Çözülecek sorular
(1) Gezi yazısına göre şu soruları cevaplayın:
(a) Yağmur başlayınca herkes ne diye söylenmeye başlıyor?
(b) Celal Bey onlara kimin evini gösteriyor?
(c) Yazar bu satırları hangi şehirde yazıyor?
(2) Gezi yazısında "Bu doğa harikasında" sözleriyle başlayıp "pek çoğu alamıyor." sözleriyle biten bölümü aynen alıntılayın.
(3) Gezi yazısında geçen bütün özel isimleri, metindeki sıralarıyla yazın.
╭─ Metin bölümü
Bu doğa harikasında sırılsıklam olmak harika bir duygu olmalı derken yağmur başlıyor herkes kaçışmaya ve araç niye gelmedi diye söylenmeye başlıyor. Haliyle çoğunlukta yorgun olduğu için o an ki tadı pek çoğu alamıyor.
Manolya ağaçlarının sıra sıra, bambular… Çevreliyor etrafınızı ve inanılmaz hoş bir koku hakim alana.
Celal Bey bize Stalin’in evini gösteriyor. Buradan birazdan indiğimiz noktadan teleferik ile yolculuk yaparmış. Burayı çok seviyormuş ama kim olsa sever.
Diyorum ya keşke bir gece orada konaklama yapabilme şansım olsaydı. Kuşlarım ile sohbet edebilseydim.
Belgrad ormanı ne ki dersiniz ?
Tırnağından bile maalesef geçemiyor hayır ben şahsım adına azla yetinmeyi becerebilen bir insanım ama bu doğa güzellikleri karşında şu an İstanbul’da bu satırları yazarken çok derin bir sızı duyuyorum.
╰─
╭─ Kayıtlı veriler
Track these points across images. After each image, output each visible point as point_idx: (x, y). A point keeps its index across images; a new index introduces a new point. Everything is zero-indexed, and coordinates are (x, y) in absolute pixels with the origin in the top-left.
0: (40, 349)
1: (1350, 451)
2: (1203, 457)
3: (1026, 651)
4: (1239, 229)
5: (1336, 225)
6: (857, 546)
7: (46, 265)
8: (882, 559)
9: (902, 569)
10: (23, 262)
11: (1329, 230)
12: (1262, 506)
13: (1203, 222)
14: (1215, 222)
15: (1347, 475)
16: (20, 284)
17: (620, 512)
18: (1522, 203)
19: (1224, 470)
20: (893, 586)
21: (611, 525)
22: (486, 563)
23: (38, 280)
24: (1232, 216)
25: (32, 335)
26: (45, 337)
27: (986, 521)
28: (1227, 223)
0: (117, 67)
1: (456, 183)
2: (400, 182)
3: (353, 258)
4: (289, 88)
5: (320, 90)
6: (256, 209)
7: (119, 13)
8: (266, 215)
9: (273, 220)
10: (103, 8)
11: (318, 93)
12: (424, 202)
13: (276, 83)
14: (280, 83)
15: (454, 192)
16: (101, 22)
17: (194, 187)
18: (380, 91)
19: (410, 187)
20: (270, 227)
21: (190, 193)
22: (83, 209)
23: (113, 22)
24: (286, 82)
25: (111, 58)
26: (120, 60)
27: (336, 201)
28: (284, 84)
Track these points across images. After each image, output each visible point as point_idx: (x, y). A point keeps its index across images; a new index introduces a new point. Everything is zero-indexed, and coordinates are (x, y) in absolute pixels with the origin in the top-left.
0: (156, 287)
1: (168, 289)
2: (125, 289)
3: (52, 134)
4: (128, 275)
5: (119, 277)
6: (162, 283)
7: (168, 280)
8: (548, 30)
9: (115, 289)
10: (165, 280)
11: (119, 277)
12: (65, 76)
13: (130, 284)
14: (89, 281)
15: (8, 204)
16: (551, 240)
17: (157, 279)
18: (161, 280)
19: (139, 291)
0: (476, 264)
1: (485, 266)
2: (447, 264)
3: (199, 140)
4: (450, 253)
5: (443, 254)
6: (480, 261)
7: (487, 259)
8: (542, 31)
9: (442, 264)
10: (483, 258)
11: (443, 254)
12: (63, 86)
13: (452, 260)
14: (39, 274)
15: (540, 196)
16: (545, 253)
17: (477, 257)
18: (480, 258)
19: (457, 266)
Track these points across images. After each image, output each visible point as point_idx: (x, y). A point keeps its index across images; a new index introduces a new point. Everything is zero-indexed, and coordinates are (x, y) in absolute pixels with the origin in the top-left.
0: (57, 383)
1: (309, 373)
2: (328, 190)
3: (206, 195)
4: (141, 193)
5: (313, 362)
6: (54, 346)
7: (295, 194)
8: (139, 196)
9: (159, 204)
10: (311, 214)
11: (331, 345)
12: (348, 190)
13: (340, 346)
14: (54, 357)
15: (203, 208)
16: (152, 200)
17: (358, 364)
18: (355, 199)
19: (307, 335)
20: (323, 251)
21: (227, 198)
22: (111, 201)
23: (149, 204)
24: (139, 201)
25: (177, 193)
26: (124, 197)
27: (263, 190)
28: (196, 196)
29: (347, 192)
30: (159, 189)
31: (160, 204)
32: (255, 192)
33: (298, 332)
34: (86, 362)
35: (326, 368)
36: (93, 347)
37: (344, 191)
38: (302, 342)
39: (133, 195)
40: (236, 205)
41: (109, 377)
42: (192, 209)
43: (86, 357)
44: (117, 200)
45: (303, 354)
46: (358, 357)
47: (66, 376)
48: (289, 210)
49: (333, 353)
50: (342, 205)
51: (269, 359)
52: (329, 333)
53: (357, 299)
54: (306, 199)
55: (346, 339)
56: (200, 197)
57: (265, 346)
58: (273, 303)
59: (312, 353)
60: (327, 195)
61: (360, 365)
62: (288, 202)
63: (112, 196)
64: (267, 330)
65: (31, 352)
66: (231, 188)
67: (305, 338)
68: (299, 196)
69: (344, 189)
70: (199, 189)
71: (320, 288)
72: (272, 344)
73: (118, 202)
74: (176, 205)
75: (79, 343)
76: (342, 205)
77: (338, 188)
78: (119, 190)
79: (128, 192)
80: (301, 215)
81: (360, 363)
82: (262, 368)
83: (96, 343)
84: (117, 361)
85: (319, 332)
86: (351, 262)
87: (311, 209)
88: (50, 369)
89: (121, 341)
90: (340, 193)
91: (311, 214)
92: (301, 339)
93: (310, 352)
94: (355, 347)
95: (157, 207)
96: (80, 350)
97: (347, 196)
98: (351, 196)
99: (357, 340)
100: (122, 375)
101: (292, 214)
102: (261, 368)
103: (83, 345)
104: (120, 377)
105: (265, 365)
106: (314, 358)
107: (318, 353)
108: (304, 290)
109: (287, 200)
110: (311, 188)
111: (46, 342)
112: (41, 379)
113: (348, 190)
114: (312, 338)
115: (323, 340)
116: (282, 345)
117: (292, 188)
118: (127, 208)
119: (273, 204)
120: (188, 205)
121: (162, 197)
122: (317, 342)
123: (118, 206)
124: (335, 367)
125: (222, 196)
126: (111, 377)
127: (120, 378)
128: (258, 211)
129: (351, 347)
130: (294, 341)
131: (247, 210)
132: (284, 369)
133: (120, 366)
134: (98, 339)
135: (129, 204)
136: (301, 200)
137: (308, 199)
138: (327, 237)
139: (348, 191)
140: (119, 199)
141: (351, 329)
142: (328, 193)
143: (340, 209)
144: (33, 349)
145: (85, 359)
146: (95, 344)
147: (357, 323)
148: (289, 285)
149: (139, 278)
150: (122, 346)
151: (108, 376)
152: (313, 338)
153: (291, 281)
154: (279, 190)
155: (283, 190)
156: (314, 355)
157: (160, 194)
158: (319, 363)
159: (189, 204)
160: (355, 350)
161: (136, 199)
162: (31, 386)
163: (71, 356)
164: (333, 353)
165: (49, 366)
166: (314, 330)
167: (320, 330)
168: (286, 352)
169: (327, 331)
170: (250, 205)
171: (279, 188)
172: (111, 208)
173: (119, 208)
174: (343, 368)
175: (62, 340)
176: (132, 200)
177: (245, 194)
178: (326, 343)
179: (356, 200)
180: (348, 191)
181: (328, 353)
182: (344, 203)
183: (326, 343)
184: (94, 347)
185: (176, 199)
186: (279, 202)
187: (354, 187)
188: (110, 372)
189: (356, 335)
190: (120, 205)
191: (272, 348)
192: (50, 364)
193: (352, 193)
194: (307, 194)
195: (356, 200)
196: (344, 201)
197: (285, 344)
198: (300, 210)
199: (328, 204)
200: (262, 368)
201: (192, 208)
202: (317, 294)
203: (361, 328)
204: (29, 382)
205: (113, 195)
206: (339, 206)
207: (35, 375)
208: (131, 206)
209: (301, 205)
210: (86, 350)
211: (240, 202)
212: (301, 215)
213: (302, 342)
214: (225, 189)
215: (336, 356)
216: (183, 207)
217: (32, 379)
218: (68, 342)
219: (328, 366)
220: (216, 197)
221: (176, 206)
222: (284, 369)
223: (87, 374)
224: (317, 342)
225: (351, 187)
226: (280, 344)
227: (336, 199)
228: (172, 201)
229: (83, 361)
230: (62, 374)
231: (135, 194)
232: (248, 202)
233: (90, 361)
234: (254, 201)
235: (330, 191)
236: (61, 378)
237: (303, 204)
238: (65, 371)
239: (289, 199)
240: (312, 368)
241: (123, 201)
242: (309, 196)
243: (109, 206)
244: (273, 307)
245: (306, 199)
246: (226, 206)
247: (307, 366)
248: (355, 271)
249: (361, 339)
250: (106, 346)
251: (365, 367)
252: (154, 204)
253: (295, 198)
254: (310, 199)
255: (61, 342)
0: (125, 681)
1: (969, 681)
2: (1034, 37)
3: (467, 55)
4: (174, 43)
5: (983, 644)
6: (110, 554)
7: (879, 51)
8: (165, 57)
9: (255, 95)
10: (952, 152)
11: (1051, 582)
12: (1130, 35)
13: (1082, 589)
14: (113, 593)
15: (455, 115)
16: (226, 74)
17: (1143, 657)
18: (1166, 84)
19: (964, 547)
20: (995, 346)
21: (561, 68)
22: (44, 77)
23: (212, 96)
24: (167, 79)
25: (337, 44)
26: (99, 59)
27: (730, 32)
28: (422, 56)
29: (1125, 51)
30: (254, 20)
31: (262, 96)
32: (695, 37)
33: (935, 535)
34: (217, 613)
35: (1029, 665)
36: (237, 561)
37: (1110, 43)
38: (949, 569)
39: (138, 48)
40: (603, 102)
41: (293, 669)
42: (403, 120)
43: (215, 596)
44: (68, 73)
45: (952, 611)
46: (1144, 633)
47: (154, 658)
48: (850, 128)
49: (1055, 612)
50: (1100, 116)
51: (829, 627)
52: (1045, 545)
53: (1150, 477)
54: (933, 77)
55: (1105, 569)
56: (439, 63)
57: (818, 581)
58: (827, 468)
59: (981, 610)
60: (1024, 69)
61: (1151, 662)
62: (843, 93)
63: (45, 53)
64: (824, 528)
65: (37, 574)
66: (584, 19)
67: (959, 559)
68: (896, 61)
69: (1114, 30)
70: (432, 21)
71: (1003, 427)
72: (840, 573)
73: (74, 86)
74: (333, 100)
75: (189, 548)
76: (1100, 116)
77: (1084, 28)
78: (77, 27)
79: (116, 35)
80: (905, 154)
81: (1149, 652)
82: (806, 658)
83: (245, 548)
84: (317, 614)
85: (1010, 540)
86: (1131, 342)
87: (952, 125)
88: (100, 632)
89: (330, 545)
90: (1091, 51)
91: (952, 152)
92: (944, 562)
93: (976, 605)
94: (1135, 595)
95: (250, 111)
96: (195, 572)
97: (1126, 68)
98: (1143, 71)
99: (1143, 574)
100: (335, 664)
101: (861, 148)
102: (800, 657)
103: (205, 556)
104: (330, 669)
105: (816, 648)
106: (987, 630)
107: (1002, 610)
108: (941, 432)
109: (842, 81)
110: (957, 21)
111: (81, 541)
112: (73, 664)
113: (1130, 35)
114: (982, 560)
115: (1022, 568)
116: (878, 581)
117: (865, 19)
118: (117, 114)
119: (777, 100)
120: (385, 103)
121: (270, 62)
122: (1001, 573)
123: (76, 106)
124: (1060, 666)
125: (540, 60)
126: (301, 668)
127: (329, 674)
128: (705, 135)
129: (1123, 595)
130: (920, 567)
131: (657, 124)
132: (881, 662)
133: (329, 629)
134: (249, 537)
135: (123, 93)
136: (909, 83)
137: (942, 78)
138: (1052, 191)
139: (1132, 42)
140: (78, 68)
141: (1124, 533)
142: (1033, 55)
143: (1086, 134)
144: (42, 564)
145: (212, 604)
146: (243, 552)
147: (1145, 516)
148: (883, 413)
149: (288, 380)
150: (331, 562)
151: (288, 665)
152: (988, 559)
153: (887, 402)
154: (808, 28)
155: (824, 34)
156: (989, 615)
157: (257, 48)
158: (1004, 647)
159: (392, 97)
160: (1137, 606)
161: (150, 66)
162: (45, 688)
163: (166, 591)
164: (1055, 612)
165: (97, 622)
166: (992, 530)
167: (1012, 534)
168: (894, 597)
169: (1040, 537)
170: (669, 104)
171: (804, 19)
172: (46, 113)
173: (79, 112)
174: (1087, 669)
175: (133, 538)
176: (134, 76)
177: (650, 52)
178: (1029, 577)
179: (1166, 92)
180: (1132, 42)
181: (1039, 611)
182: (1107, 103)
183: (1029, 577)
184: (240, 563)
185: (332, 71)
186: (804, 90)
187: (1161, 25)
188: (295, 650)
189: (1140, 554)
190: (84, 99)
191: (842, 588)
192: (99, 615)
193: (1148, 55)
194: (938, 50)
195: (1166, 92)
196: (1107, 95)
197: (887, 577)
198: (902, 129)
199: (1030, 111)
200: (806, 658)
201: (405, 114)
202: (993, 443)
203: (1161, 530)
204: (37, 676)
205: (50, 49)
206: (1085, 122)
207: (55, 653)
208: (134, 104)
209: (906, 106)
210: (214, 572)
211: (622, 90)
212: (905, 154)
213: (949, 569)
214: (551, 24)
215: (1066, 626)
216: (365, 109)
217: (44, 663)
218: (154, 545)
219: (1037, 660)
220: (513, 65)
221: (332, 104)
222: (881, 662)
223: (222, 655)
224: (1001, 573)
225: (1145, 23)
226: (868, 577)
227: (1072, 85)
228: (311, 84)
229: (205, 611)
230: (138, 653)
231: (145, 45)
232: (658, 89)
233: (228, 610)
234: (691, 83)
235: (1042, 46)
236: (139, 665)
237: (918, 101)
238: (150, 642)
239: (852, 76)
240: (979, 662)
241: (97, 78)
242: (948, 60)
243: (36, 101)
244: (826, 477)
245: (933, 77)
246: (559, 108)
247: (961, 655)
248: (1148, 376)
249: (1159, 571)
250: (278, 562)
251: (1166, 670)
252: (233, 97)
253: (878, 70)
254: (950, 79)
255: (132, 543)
╰─
Yazılı cevaplar
(1)
(a) Aracın niye gelmediği diye.
(b) Stalin'in evini.
(c) İstanbul'da.

(2)
Bu doğa harikasında sırılsıklam olmak harika bir duygu olmalı derken yağmur başlıyor herkes kaçışmaya ve araç niye gelmedi diye söylenmeye başlıyor. Haliyle çoğunlukta yorgun olduğu için o an ki tadı pek çoğu alamıyor.

(3) Celal Bey, Stalin, Belgrad ormanı, İstanbul